Hormigón

El aislamiento térmico permite mantener la temperatura óptima auqnue la temperatura exterior baje o suba. El hormigón aporta el calor o el frío necesarios lo que contribuye a un ahorro de la energía de hasta un 6% de manera gratuita y ecológica.

En verano, el hormigón absorbe el calor y hace que la temperatura interior sea más fresca.

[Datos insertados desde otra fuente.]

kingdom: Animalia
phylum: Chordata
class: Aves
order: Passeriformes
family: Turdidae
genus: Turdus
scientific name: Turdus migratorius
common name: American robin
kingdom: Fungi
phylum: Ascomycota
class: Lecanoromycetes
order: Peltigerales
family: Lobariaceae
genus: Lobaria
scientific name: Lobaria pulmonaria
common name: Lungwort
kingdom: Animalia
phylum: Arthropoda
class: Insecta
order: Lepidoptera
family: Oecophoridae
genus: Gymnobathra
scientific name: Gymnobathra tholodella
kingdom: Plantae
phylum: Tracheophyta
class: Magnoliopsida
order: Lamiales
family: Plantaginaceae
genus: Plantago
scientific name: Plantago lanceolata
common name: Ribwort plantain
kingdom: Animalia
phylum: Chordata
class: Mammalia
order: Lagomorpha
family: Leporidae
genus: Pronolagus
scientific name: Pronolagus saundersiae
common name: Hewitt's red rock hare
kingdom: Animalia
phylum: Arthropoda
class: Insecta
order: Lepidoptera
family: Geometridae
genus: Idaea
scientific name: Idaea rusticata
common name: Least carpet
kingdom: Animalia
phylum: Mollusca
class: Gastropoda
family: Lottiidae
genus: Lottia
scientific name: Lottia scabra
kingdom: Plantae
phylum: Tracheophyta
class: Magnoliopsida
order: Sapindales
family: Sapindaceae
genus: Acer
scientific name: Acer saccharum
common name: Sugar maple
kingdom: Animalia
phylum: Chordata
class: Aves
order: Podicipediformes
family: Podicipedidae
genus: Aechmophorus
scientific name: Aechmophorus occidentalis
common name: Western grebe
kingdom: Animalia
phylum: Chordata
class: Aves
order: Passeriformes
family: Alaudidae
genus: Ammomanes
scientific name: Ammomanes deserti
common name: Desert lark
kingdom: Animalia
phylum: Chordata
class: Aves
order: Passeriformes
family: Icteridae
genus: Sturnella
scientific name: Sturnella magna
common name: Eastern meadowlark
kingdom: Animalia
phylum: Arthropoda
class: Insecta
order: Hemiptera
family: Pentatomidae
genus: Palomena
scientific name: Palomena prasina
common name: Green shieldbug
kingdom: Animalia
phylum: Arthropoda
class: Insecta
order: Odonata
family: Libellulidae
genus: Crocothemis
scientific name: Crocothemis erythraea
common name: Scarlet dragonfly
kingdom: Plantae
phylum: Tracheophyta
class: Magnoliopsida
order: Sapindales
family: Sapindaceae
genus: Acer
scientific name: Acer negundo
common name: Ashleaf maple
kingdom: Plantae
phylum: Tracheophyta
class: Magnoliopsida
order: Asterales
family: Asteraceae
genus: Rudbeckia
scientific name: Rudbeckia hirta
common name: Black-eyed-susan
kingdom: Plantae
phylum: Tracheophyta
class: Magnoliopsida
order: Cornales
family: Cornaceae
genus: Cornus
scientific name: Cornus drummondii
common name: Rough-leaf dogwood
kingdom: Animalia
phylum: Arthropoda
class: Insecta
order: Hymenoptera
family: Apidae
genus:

En invierno cuando la temperatura ambiental es baja, el calor del sol o de la calefacción se conserva en masa térmica en el hormigón de la estructura, para su uso cuando sea necesario (acumula calor para usarse cuando la temperatura lo requiera).

El hormigón posee una lenta transferencia térmica y alta resistencia, lo que permite que la temperatura se conduzca lentamente de un lado a otro de la pared.

Otra ventaja es la baja filtración de aire. Los encofrados impiden que el hormigón sea poroso lo que evita que penetre el aire a la vivienda. Cuanto menos aire entre, menos polución y humedades existirán. Se puede añadir aislantes adicionales para reforzar la hermeticidad de la estructura (poliespan, fibra de vidrio, etc).

El ruido también se reduce con la construcción de hormigón, la densidad y grosor del mismo hacen que la construcción se insonorice, tanto los provenientes del exterior (tráfico, aviones, etc) como los de la propia vivienda (portazos, televisiones, etc). La insonorización que permite un muro de hormigón puede medirse en una reducción de 1/3 con respecto a una construcción de ladrillo (las juntas de los ladrillos permiten que el sonido traspase la estructura).

El hormigón es inflamable, se compone de cemento, de arena y de árido (todos los componentes son derivados de piedras). Ante una temperatura de cientos de grados centígrados, se rompería, pero éstas no se alcanzan en un incendio común. Además al pasar el calor de un lado al otro, son especialmente resistentes en edificios de altura o adosados.

Las construcciones de hormigón son mucho más resistentes a los desastres naturales como terremotos, riadas y huracanes. A medida que el cambio climático avanza, es cada vez más importante el tipo de construcción que se realiza. Comparando un muro de hormigón con un muro de ladrillo, ante un huracán, la masa del hormigón permite resistir y reducen el impacto de escombros y el daño estructural (simulación de hasta 400km/h, superior a la de los tornados). En caso de riadas, el hormigón también es la solución, puesto que reduce los efectos de la misma a los mínimos. En caso de terremotos, la resistencia vs ladrillo, es de cinco veces más.
El hormigón es ecológico:

  • Los desperdicios se reciclan en la misma planta de hormigonado. Se reduce la cantidad de piezas mal cortadas, desechos o roturas dado su manejo (por anclajes) y traslado dentro de la misma obra.
  • El aislamiento de las construcciones con hormigón armado, permiten ahorro de energía ya que mantienen una temperatura estable.
  • El hormigón es reciclable
  • Se evitan desplazamientos ya que se elaboran las piezas en el mismo lugar de la edificación y el material es energéticamente más fácil de encontrar que otros materiales de construcción.
  • Las edificaciones de hormigón armado son de más larga duración, más eficientes y adaptables al medio ambiente. Su ciclo de vida se mide por la energía y los materiales usados para la construcción y estos recursos tienen una excelente amortización ecológica.